April 25, 2012 at 6:24 am
Hi
There is where clause and there are nonsargable arguments as well. But there are indexes to support the where clause and select clause. I'll see if i can get the plan since I don't have direct access to this server and will need to request someone.
The data is not changing fast enough. Mostly the proc containing this query executes in milli seconds.
One thing coming to my mind is network. What can I do to make sure that it is not caused by network slowness at that time?
Lowell (4/25/2012)
the timeouts probably has a lot more to do with the WHERE statements that is the part of the query.the execution plan that is created/reused to satisfy the WHERE clause is what you'll need to review for performance.
if you care to post it, we can help, but a quick list of things to look at are:
1. is there a WHERE statement at all?
2.is every argument SARG-able?(ie no LIKE statements, no functions, no conversions of datatimes to varchars, no implicit conversion from one datetype to another, for example)
3. are there any indexes which would support the WHERE clause?
4. Are there INCLUDE columns on those indexes to return the desired results faster?
5. is the data changing enough that statistics could become stale before the auto-update statistics?(~20% of the rows of the table)
others' can pitch in other things to look at, but the executino plan is the gold standard we need to analyze. post the .sqlplan(which is just xml) if you can.
Online Trainer For SQL DBA and Developer @RedBushTechnologies with 18 yrs exp.
April 25, 2012 at 6:25 am
Hi
This query is in a proc which is called by application. So SSMS settings doesn't count here.
Only 1 top record is returned, and there is no order by.
vinu512 (4/25/2012)
Have you specified a "Query Execution Time-Out" in "Options" of SQL Server?? ie: Tools-->Options-->Query Execution-->Query Execution Time-Out(in seconds)Normally, how many rows are there in the Result Set??...It might also depend on the performance of you system at that time....Does the system seem busy when you execute the query??....
Online Trainer For SQL DBA and Developer @RedBushTechnologies with 18 yrs exp.
April 25, 2012 at 6:38 am
check your wait stats and see what the bottleneck is
if you haven't already then go on youtube and look up brent ozar's wait stats video which will explain how to use them.

▸ **Required work**
a - Swap "application" for "web service" and write out the part of the forum thread on SQL query timeouts starting with "April 25, 2012 at 6:25" and going on through "vinu512 (4/25/2012)".
b - Write the next part of the forum thread on SQL query timeouts, picking up after its last post.

▸ **Supplied entries**
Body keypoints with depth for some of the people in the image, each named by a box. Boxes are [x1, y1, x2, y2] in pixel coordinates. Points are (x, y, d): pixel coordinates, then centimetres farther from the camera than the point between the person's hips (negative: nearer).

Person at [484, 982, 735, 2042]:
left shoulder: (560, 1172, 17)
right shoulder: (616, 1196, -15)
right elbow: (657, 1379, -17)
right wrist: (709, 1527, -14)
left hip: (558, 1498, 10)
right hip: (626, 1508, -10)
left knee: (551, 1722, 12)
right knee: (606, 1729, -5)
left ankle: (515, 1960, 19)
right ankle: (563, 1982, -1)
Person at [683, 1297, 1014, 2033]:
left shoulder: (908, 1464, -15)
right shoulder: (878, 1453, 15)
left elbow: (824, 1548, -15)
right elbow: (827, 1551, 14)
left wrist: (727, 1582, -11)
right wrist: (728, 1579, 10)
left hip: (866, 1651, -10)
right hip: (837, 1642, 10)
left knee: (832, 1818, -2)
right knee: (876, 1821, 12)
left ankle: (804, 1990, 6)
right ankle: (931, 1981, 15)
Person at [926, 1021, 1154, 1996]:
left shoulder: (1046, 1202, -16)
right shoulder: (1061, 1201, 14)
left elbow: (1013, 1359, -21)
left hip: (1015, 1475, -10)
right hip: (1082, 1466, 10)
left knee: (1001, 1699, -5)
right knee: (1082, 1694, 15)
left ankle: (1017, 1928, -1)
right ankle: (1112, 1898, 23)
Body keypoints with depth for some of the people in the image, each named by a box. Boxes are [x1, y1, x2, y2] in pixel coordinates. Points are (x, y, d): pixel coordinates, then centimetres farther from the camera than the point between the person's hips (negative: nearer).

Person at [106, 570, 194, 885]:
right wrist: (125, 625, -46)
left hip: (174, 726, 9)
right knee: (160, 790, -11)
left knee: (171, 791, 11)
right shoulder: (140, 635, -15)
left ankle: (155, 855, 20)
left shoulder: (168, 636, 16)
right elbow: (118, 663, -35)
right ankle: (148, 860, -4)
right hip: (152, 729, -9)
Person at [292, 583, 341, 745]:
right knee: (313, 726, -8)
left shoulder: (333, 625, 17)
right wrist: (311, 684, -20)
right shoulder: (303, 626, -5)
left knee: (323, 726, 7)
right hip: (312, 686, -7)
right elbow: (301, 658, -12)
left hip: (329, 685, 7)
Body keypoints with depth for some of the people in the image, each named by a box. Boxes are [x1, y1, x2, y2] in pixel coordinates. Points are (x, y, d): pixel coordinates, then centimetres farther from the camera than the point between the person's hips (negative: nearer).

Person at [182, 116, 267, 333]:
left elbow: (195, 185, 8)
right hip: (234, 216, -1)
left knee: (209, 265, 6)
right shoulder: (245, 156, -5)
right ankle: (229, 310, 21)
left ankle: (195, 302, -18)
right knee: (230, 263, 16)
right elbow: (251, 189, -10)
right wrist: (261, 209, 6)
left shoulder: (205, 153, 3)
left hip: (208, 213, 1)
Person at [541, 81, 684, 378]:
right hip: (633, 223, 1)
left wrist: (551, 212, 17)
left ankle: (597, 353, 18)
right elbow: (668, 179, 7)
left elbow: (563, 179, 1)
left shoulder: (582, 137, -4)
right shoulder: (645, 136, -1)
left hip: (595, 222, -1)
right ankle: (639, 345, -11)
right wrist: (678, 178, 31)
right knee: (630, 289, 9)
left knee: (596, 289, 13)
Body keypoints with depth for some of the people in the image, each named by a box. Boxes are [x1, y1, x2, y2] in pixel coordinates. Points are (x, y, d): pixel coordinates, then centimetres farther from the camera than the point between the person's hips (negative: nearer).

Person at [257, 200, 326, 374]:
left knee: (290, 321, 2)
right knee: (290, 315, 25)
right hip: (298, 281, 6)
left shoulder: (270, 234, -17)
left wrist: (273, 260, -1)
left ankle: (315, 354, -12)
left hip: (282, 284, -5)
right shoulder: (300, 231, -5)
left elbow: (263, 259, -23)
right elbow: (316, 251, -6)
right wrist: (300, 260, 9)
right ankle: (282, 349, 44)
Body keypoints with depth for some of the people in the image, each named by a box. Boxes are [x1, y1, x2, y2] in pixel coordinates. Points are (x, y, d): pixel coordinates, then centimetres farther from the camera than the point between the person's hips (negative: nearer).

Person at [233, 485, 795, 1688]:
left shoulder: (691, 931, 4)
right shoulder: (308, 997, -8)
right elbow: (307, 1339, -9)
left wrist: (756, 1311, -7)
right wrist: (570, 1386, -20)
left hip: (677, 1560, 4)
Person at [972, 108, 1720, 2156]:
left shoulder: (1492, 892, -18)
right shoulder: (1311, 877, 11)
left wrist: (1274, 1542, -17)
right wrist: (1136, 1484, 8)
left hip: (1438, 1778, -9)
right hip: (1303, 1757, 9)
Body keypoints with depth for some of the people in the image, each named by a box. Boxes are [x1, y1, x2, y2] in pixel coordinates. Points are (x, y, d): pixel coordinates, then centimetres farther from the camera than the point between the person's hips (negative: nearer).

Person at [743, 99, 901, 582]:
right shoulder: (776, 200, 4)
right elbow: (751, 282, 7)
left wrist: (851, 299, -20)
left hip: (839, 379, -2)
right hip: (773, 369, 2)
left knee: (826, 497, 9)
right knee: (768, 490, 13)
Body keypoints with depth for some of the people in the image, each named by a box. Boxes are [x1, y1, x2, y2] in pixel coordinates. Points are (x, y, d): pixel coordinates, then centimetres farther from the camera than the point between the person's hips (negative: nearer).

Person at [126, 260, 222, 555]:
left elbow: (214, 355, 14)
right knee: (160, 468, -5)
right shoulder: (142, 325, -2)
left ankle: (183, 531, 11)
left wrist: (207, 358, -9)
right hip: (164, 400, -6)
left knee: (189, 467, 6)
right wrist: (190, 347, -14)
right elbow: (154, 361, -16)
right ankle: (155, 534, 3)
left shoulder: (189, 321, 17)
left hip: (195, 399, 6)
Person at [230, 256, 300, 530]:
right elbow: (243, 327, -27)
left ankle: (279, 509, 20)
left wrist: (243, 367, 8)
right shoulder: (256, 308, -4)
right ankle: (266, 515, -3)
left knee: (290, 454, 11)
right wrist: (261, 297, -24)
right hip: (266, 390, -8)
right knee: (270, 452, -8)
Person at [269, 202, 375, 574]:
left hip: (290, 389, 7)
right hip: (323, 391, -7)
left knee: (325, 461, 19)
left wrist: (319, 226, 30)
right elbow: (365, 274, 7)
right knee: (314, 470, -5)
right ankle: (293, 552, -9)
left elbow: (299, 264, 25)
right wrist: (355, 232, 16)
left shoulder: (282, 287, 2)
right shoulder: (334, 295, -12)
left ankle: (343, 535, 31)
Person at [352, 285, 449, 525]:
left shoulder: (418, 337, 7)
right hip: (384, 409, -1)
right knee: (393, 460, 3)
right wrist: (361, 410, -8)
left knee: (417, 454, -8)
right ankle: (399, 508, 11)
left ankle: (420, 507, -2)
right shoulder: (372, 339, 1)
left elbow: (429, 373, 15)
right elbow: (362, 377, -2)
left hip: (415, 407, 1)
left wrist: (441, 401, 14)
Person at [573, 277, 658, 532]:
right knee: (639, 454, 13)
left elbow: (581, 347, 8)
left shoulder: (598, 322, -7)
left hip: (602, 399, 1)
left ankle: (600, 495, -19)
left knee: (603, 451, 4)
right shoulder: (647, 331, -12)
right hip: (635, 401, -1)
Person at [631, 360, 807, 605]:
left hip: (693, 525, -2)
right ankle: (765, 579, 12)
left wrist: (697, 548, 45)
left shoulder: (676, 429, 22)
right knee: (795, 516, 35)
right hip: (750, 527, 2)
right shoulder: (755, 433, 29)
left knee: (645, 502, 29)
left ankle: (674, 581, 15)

▸ **Task-by-task answers**
a -
April 25, 2012 at 6:25 am
Hi
This query is in a proc which is called by web service. So SSMS settings doesn't count here.
Only 1 top record is returned, and there is no order by.
vinu512 (4/25/2012)

b -
the wait stats will tell you if it's your disk, network, locking etc that is causing the issue.
we had similar issues once and it was hard disk "stall"
MVDBA
April 25, 2012 at 6:45 am
April 25, 2012 at 7:13 am
Please read the second article I have referenced below in my signature block. It will show you what you need to post and how to post it in order to help you solve this performance problem.
At this point you really haven't given us much to work with and any answer we do give are going to be general and simply shots in the dark.
April 25, 2012 at 7:19 am
Using NOLOCK can reduce blocking (and introduce all kinds of cool errors) but it doesn't eliminate resource contention. If you have other queries on the system that are using up the CPU, the disk, memory, then you're going to see slow performance, regardless of the magic "run-faster" switch that NOLOCK represents. You need to look at the resource while it's running slow to see what it's waiting on, or at least look at the wait stats for the server to see what's causing stuff within the server to run slow.
"The credit belongs to the man who is actually in the arena, whose face is marred by dust and sweat and blood"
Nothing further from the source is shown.